PEKERJAAN YANG DIMINTA. Dalam teks dokumen tentang iklan Laundromat, pada tahun berapa Westinghouse mengeluarkan produk tersebut?

Pada tahun 1944, perusahaan Westinghouse mengeluarkan produk Laundromat dan memasarkannya dengan iklan bergambar perempuan yang sedang mencuci menggunakan produknya. Di iklan tersebut juga terdapat gambar laki-laki yang menggunakan handuk seperti baru keluar dari kamar mandi. Perempuan yang digambarkan sedang mencuci adalah perempuan yang memberikan handuk itu kepada laki-laki tersebut dengan penuh perhatian. Deskripsi ini tergambar pada tulisan, “He’ll get out singing glow from bath towels given this expert care!” pada poster iklannya.
Gambar 1
Secara profan, makna dari tulisan tersebut mendeskripsikan sang laki-laki akan bernyanyi dengan bersinar (karena) dari handuk mandi yang diberikan kepadanya adalah hasil perawatan sang perempuan. Bernyanyi menjadi metafora akan kesenangan yang akan didapat oleh laki-laki ketika handuk yang telah dibersihkan atau dirawat dengan baik oleh perempuan itu dia dapatkan. Ini juga yang dianalogikan oleh tulisan dalam iklannya, “To a man’s heart through his Hide”. Secara mendalam, simbolisasi yang ditampilkan oleh iklan tersebut mengandung mitos di belakangnya. Mitos yang dimaksud melibatkan alasan ideologis atau kumpulan motivasi-motivasi mengapa simbol tersebut muncul. Misalnya, dengan mitos berbalut alasan ideologis seksisme, bisa saja simbolisasi penempatan perempuan pada ruang domestik adalah karena kepercayaan proposisi terdapat gender yang lebih unggul daripada yang lain. Seperti peran dikotomis yang diskriminatif karena kepercayaan yang superior adalah laki-laki dan yang inferior adalah perempuan. Perempuan dianggap warga kelas kedua yang dikondisikan untuk mengerjakan urusan domestik belaka, dan tidak bisa masuk ke urusan publik selayaknya laki-laki. Lalu dengan mitos yang mengandung kumpulan motivasi, kita bisa merujuk kontekstualisasi sejarah situasi tahun 1944 ketika iklan-iklan produk rumah tangga memiliki cara pemasaran dengan motivasi yang serupa: objektifikasi peran domestik yang wajib dilakukan oleh perempuan.

DATA YANG DIBERIKAN.
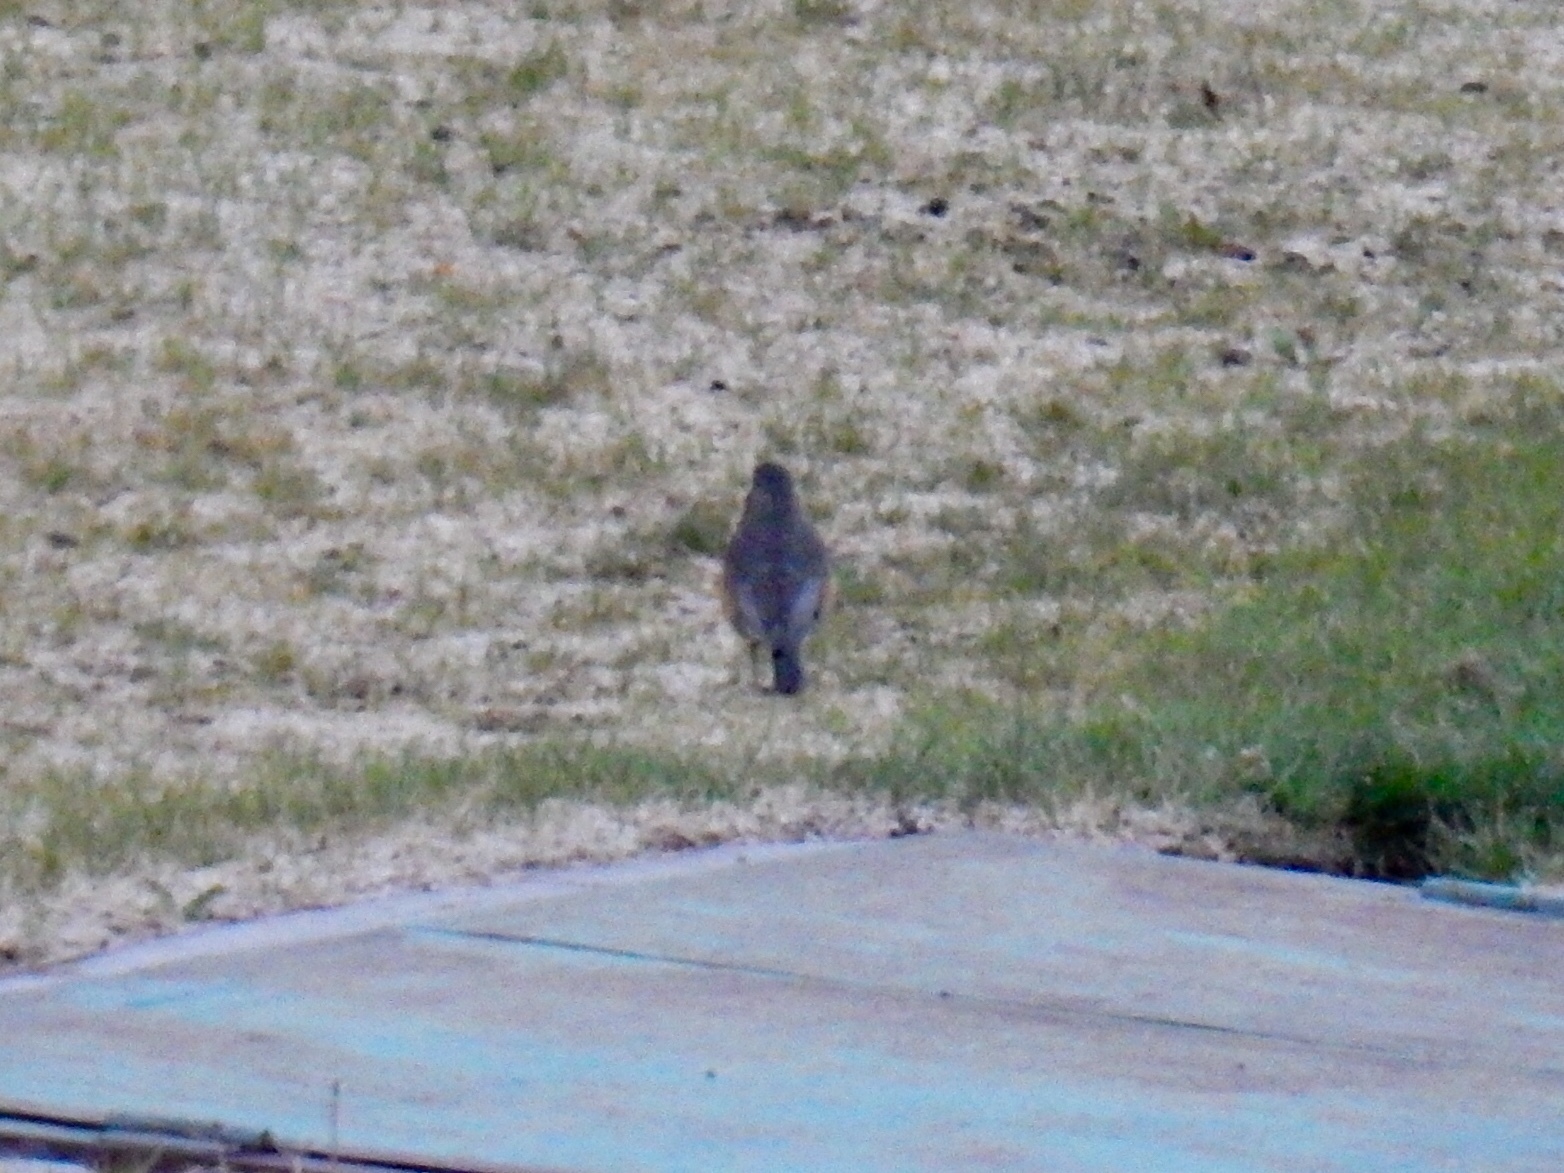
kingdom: Animalia
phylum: Chordata
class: Aves
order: Passeriformes
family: Turdidae
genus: Turdus
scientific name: Turdus migratorius
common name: American robin
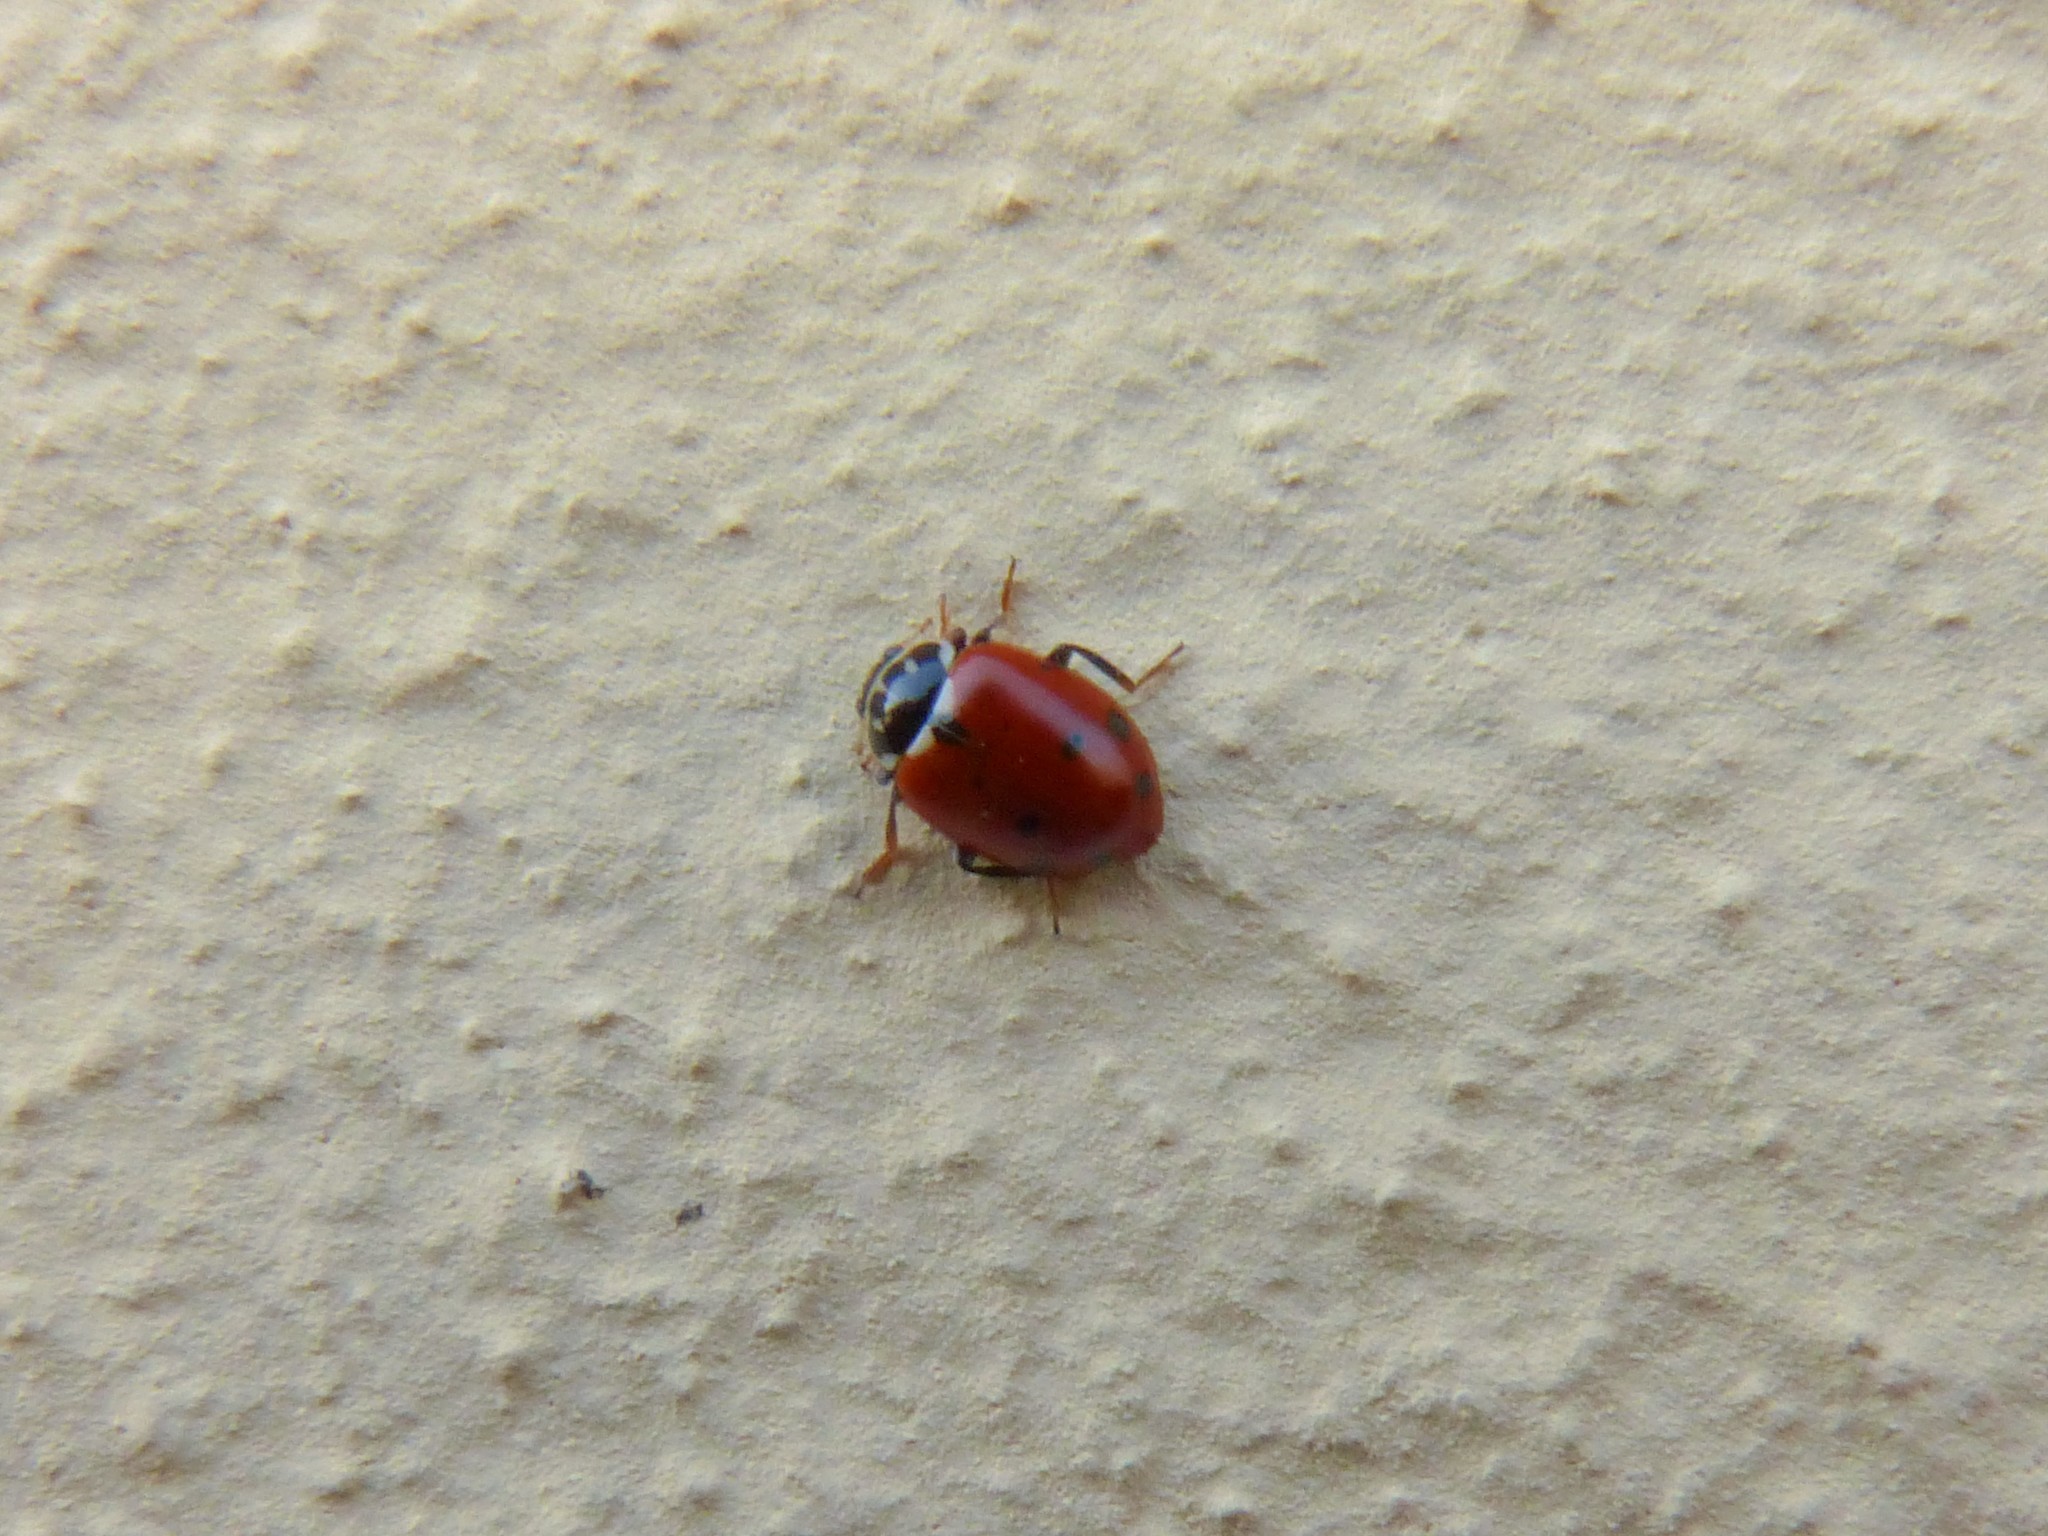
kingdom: Animalia
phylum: Arthropoda
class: Insecta
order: Coleoptera
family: Coccinellidae
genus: Hippodamia
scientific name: Hippodamia variegata
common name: Ladybird beetle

JAWABAN LENGKAP. Pada tahun 1944.